Aside from motivation, the self-growth he experienced by seeking help with his anxiety and openly admitting he was dealing with it has instilled in him a sense of empowerment. The letters he shared online discussed how he kept his anxiety to himself for a long time because he didn’t want to be perceived as “weak.” The majority of athletes at this level likely feel they can’t put themselves out there emotionally for this same reason. Guy says it is important for that perception to change, and appreciates what Kevin Love did last year with his self-penned article about his mental health struggles.

Kevin Love is doing a great job, amongst others, but especially him of just kind of making it normal. I think the biggest thing is that people who are advocates for it is just knowing that everyone has it, some version of it, maybe not as frequent as others …. Everyone is overwhelmed at some point, everyone freaks out, so I think it’s important for everyone to know that there’s things that can help you,” Guy said.

Speaking of overwhelming, with the way that athletes and fans are closer than ever through social media, it is often a challenge to be able to ignore a lot of the negativity. Guy has had an off and on relationship with social media. During his junior year, he was so focused on winning a championship that he got rid of social media apps on his phone and only logged into it on his computer. He has it back on his phone now and actually likes looking at all of the negative comments.

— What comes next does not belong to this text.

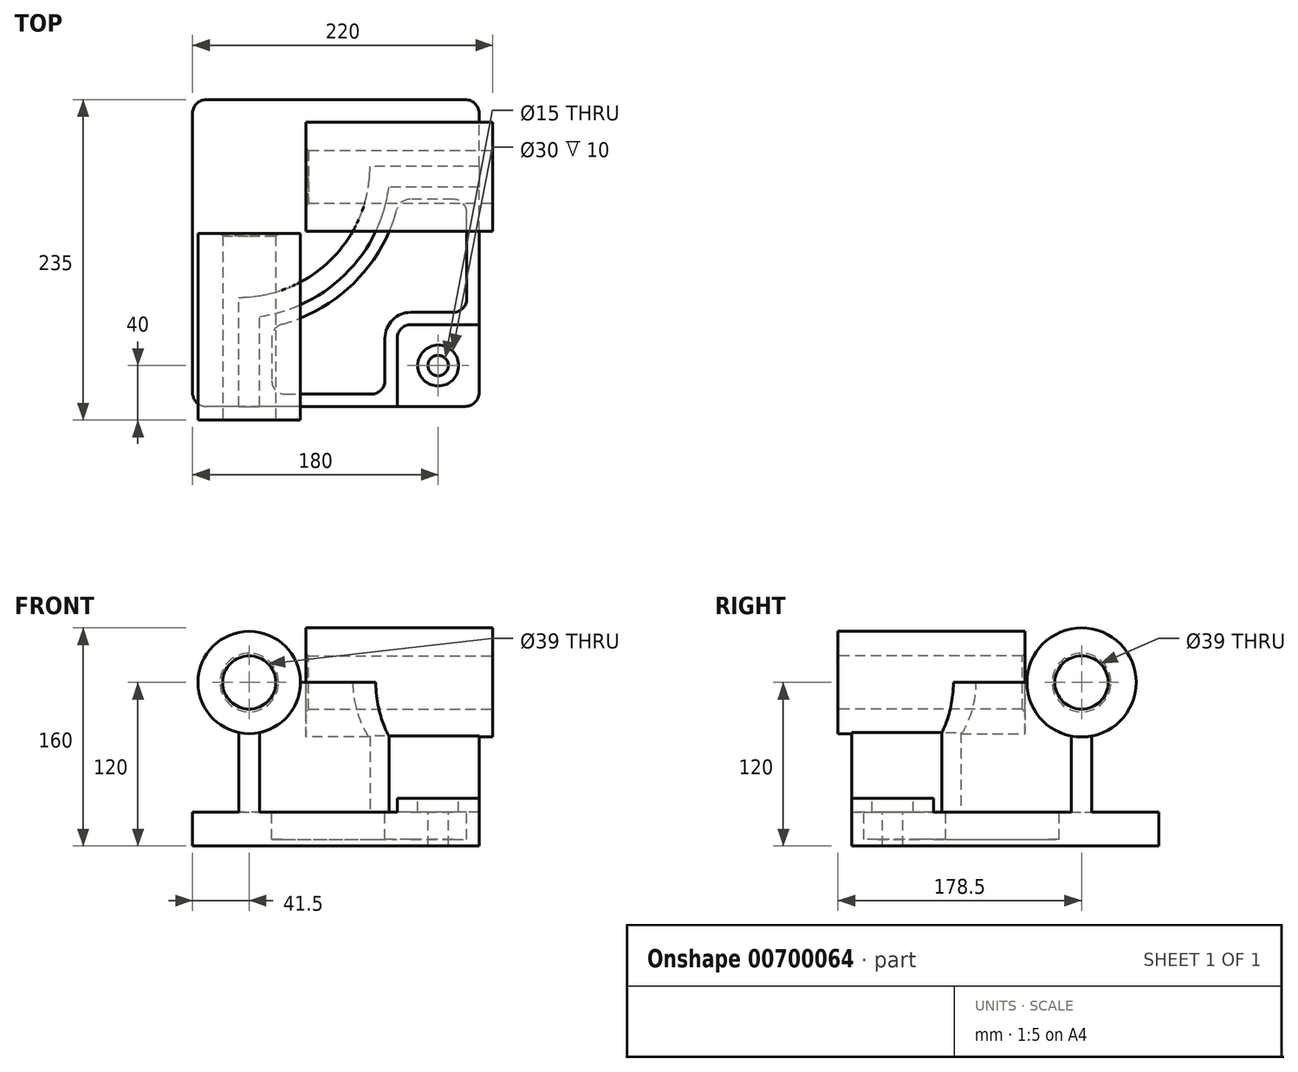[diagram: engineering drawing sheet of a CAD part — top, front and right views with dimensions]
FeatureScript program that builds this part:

“I like to retweet it, so they know that I know it. That adds a little bit of fuel. Again, I like looking at that stuff just to know why you think that way and then prove them wrong,” said the 21-year-old Guy, whose self-reflection and ability to share wisdom is beyond his years. “You just have to do your best to surround yourself with people who are positive, follow people who are positive, and kind of start working on yourself at a young age to try to cope with the bad things that people say.”

He’s heard it all – he doesn’t “look the part,” or he’s too skinny or too small – and he feels like he has always been overlooked. The confidence that showed on the floor in the California Classic comes from that experience, he said. The 55th overall selection in the 2019 NBA Draft now takes that confidence to the Las Vegas NBA Summer League where he will continue to pursue his NBA dream, but also is fully aware that getting drafted may allow him to reach more people who are suffering from mental health issues.

His fiancée, Jenkins, told him after he wrote those letters that he could really end up helping some people, and he doesn’t take that lightly. He cares about speaking out about mental health and anxiety and offers this piece of advice to anyone who may be dealing with it now.

“Tell someone first with some authority, like a sports psychologist, or just a psychologist. Not everyone has a fiancée at my age, or younger, to go to right away, so if you don’t have that, I would go to somebody with some authority who can really help you. That will lift a weight off your shoulders and then you can feel more comfortable as you are talking to them because they make you feel really good, like it’s OK. Then, you’ll know what to say to your family and close friends and just be very comfortable in your skin,” he said.

In sports and society in general, Guy’s experience should be a prime example of what it means to be considered “mentally tough.”